• Exercise brief
Reproduce the listing exactly, with no pictures in your copy.

• Extracted data
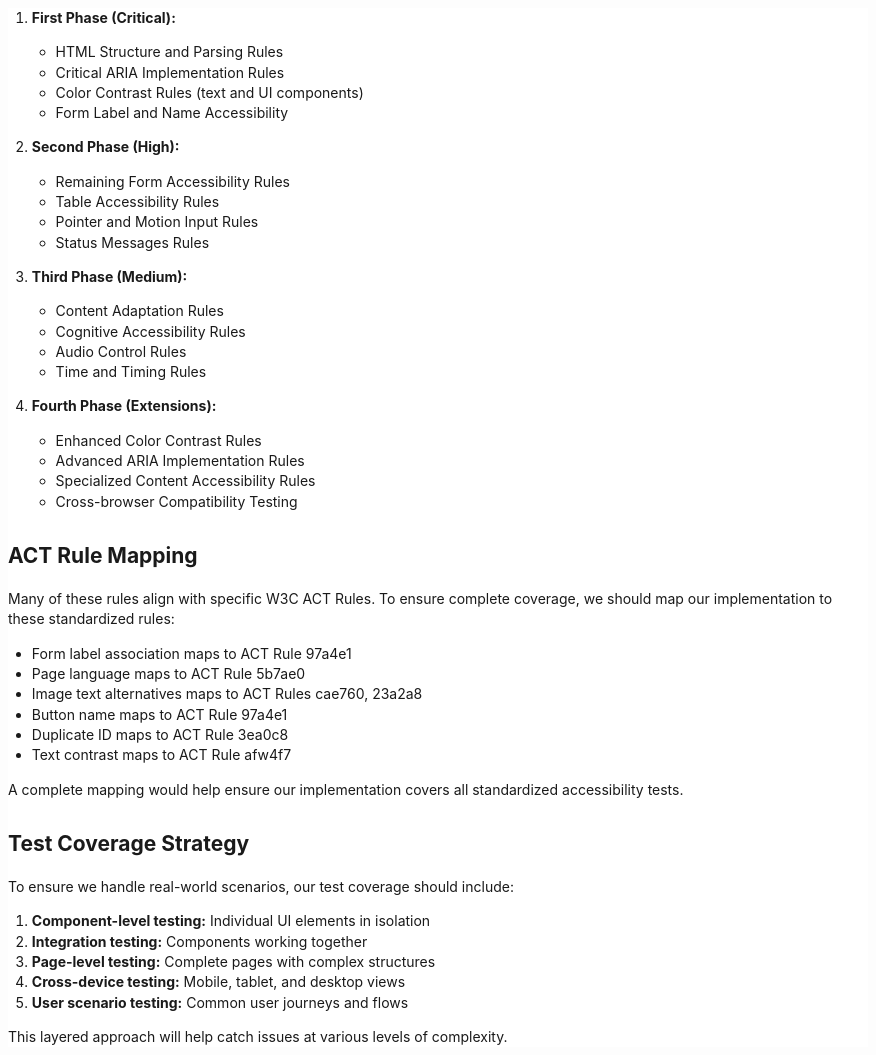 1. **First Phase (Critical):**

   - HTML Structure and Parsing Rules
   - Critical ARIA Implementation Rules
   - Color Contrast Rules (text and UI components)
   - Form Label and Name Accessibility

2. **Second Phase (High):**

   - Remaining Form Accessibility Rules
   - Table Accessibility Rules
   - Pointer and Motion Input Rules
   - Status Messages Rules

3. **Third Phase (Medium):**

   - Content Adaptation Rules
   - Cognitive Accessibility Rules
   - Audio Control Rules
   - Time and Timing Rules

4. **Fourth Phase (Extensions):**
   - Enhanced Color Contrast Rules
   - Advanced ARIA Implementation Rules
   - Specialized Content Accessibility Rules
   - Cross-browser Compatibility Testing

## ACT Rule Mapping

Many of these rules align with specific W3C ACT Rules. To ensure complete coverage, we should map our implementation to these standardized rules:

- Form label association maps to ACT Rule 97a4e1
- Page language maps to ACT Rule 5b7ae0
- Image text alternatives maps to ACT Rules cae760, 23a2a8
- Button name maps to ACT Rule 97a4e1
- Duplicate ID maps to ACT Rule 3ea0c8
- Text contrast maps to ACT Rule afw4f7

A complete mapping would help ensure our implementation covers all standardized accessibility tests.

## Test Coverage Strategy

To ensure we handle real-world scenarios, our test coverage should include:

1. **Component-level testing:** Individual UI elements in isolation
2. **Integration testing:** Components working together
3. **Page-level testing:** Complete pages with complex structures
4. **Cross-device testing:** Mobile, tablet, and desktop views
5. **User scenario testing:** Common user journeys and flows

This layered approach will help catch issues at various levels of complexity.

• Answer area
 1. **First Phase (Critical):**

   - HTML Structure and Parsing Rules
   - Critical ARIA Implementation Rules
   - Color Contrast Rules (text and UI components)
   - Form Label and Name Accessibility

2. **Second Phase (High):**

   - Remaining Form Accessibility Rules
   - Table Accessibility Rules
   - Pointer and Motion Input Rules
   - Status Messages Rules

3. **Third Phase (Medium):**

   - Content Adaptation Rules
   - Cognitive Accessibility Rules
   - Audio Control Rules
   - Time and Timing Rules

4. **Fourth Phase (Extensions):**
   - Enhanced Color Contrast Rules
   - Advanced ARIA Implementation Rules
   - Specialized Content Accessibility Rules
   - Cross-browser Compatibility Testing

## ACT Rule Mapping

Many of these rules align with specific W3C ACT Rules. To ensure complete coverage, we should map our implementation to these standardized rules:

- Form label association maps to ACT Rule 97a4e1
- Page language maps to ACT Rule 5b7ae0
- Image text alternatives maps to ACT Rules cae760, 23a2a8
- Button name maps to ACT Rule 97a4e1
- Duplicate ID maps to ACT Rule 3ea0c8
- Text contrast maps to ACT Rule afw4f7

A complete mapping would help ensure our implementation covers all standardized accessibility tests.

## Test Coverage Strategy

To ensure we handle real-world scenarios, our test coverage should include:

1. **Component-level testing:** Individual UI elements in isolation
2. **Integration testing:** Components working together
3. **Page-level testing:** Complete pages with complex structures
4. **Cross-device testing:** Mobile, tablet, and desktop views
5. **User scenario testing:** Common user journeys and flows

This layered approach will help catch issues at various levels of complexity.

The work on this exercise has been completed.